--- PROVIDED PASSAGE ---
* * *

Datasets were generated using a fixed random seed to ensure reproducibility. Timing measurements exclude package loading and data generation. All packages were tested using default parameters unless otherwise noted.

library(summata)
library(microbenchmark)
library(ggplot2)

Descriptive Tables

Descriptive summary tables represent a common first step in data analysis. The following packages provide comparable functionality with differing implementation strategies.

Package	Function	Implementation Notes
`summata`	`desctable()`	`data.table` operations
`arsenal`	`tableby()`	Formula-based interface
`tableone`	`CreateTableOne()`	Matrix-based computation
`finalfit`	`summary_factorlist()`	`tidyverse` ecosystem
`gtsummary`	`tbl_summary()`	`gt` table framework

Dataset Size	`summata`	`arsenal`	`tableone`	`finalfit`	`gtsummary`
n = 1,000	40 ms	66 ms	48 ms	471 ms	3,072 ms
n = 5,000	54 ms	80 ms	84 ms	481 ms	3,113 ms
n = 10,000	68 ms	101 ms	129 ms	496 ms	3,155 ms

The observed timing differences reflect underlying implementation choices. Packages built on data.table or base R matrix operations (summata, tableone, arsenal) exhibit lower overhead than those employing more extensive formatting pipelines (gtsummary). The gtsummary package prioritizes output flexibility and gt integration, which introduces additional computational cost.

* * *

--- DATA ---
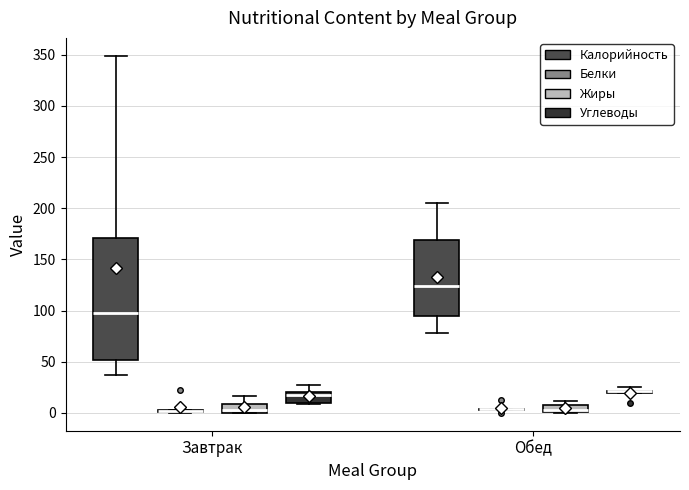

Comparing the boxes themselves (not the whiskers), which one is the tallest?

Завтрак (Калорийность)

* * *

--- BRIEF ---
Pick up the R package benchmarking text right after its final sentence and continue it. The lines above were drawn from a separate source.

--- RESPONSE AREA ---
Survival Tables

Survival probability tables summarize Kaplan-Meier estimates at specified time points.

Package	Function	Notes
`summata`	`survtable()`	Formatted output
manual	`survival::survfit()`	Raw computation
`gtsummary`	`tbl_survfit()`	`gt` integration

Dataset Size	`summata`	`gtsummary`	manual
n = 1,000	22 ms	289 ms	7 ms
n = 5,000	36 ms	292 ms	11 ms
n = 10,000	52 ms	293 ms	15 ms

Direct survfit() computation provides a baseline for the minimum time required. The difference between raw computation and formatted output reflects the cost of table construction and presentation logic.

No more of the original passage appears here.